System maintainance is a very important part of cluster design that most books leave out. When you build your cluster, as a rule of thumb, don't do anything "by hand" to any of the nodes when setting them up. Usually, following this rule will cause you to do things in a formal scripted or packaged manor, thus ensuring easy maintainance.
As I said before, I recommend installing every non-distribution package via encap, including scripts you write. This will make it easy to handle multiple versions of programs, and allow you to rapidly "roll back" if something goes wrong.

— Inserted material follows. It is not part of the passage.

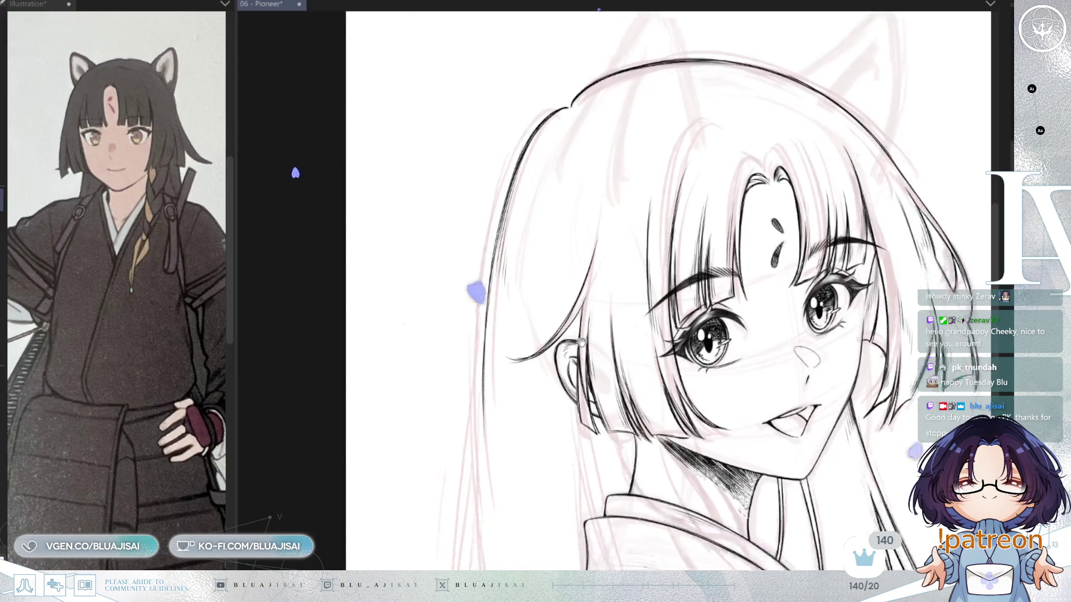
scroll(580, 262, down, 5)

In a ArchType I system, you just install the RPM or encap, and then wait a day for rsync to take care of things. In an ArchType II system like Illigal, I recommend putting the RPM in somewhere exported to all nodes of the cluster, like /usr/src/redhat/RPMS/i386/, and then running "allnodes rpm -Uvh /usr/src/redhat/RPMS/i386/rpmname.rpm". Technically you are reinstaling most of the same files over and over again, but you do need to update the rpmdb on each node, and you also want to make sure that files in /lib and /bin get updated too.
FIXME: TODO
To add a NFS root node, assuming that the main node is all prepaired already, your changes should be minimal, but tedious.

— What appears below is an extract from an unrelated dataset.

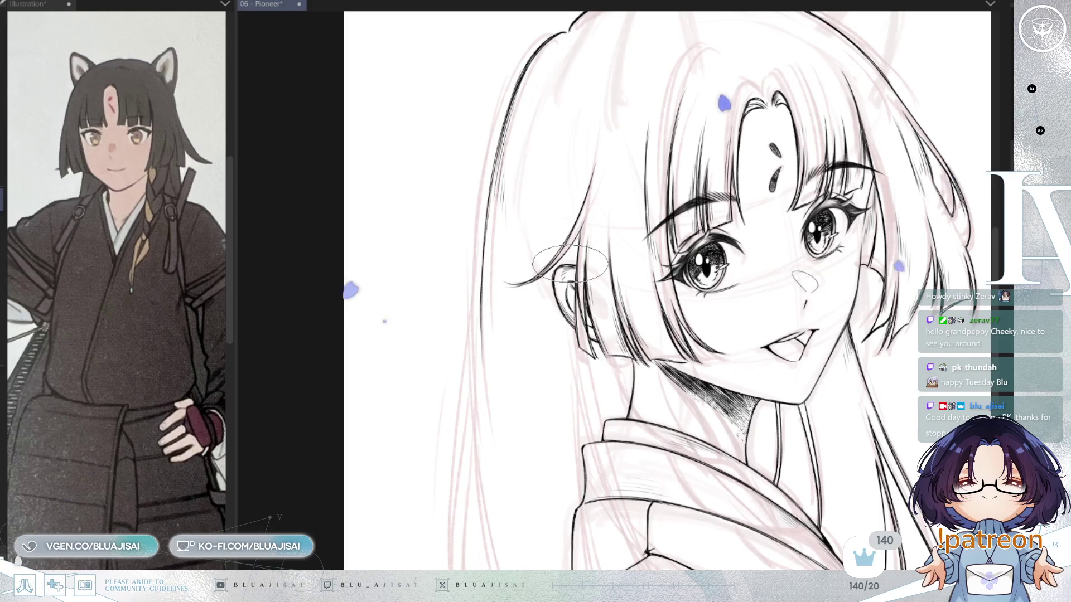
scroll(566, 279, down, 1)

First, you need to give the machine a root directory to mount in /export/<IP address>. Just copying an exisiting directory will be fine. Just be sure to modify the etc/fstab and etc/sysconfig/network to have the proper entries for hostname and IP for the new node. Be sure to add an entry to /etc/exports on the root node for this new directory.

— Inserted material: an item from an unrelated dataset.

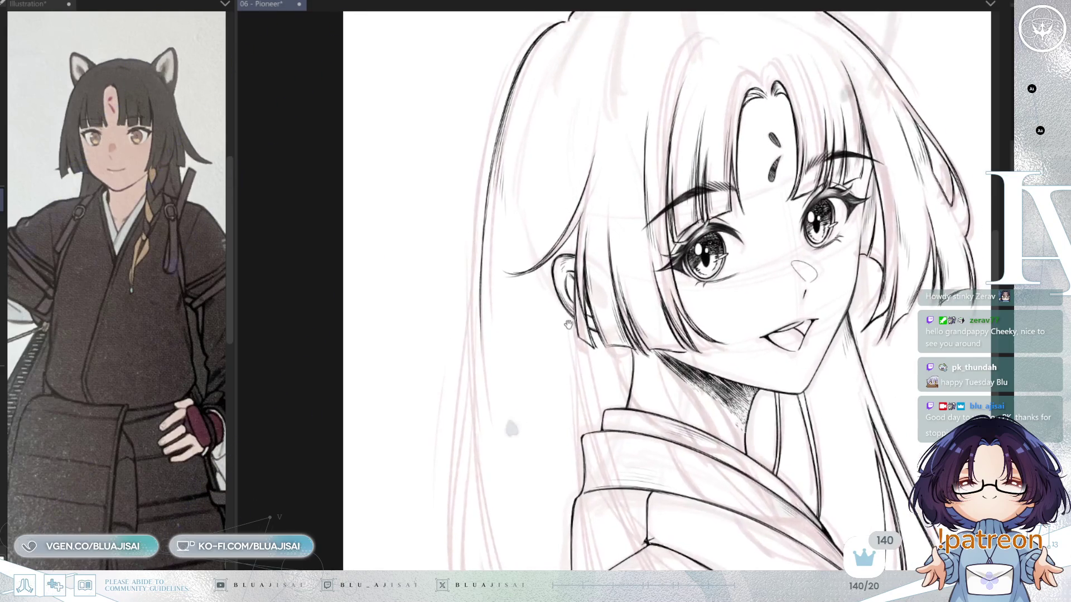
scroll(563, 295, down, 2)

Next, you need to determine it's ethernet hardware address and give it an IP address in dhcpd.conf (One way to determine the hardware address is to boot it first by uncommenting out that "range" section for the machine to get an IP dynamically, then booting it and running ifconfig).
Finally, you have to tell all the other machines about the node. This is the tedious part. You have to add the hostname of the new node to all shosts.equiv files on each export directory, as well as the main nodes /etc/shosts.equiv. You have to do the same for the etc/hosts files.
On the Illigal cluster, I found it handy to keep the kernel config files of the nodes in /usr/src/MachineType.kconfig. This makes upgrading the kernels easier, since you just copy the appropriate config file to .config, and run make oldconfig.
In addition, I also wrote a script called
allexports
which basically is a simple while loop that iterates on each of the NFS export
directories sets a vol variable to each of the export directories. So to do
something like copy in all the kernel modules to each directory, you would to
allexports cp -a /lib/modules/2.2.17 \$vol/lib/modules/. You have
to escape that $, or the shell will sub in $vol before the command runs. It
also comes in handy if you need to edit a file on each of the nodes, or even
launch another script (in which case you don't have to escape the $ from
inside the script). $i is exported as well, and is simply the number 2->15.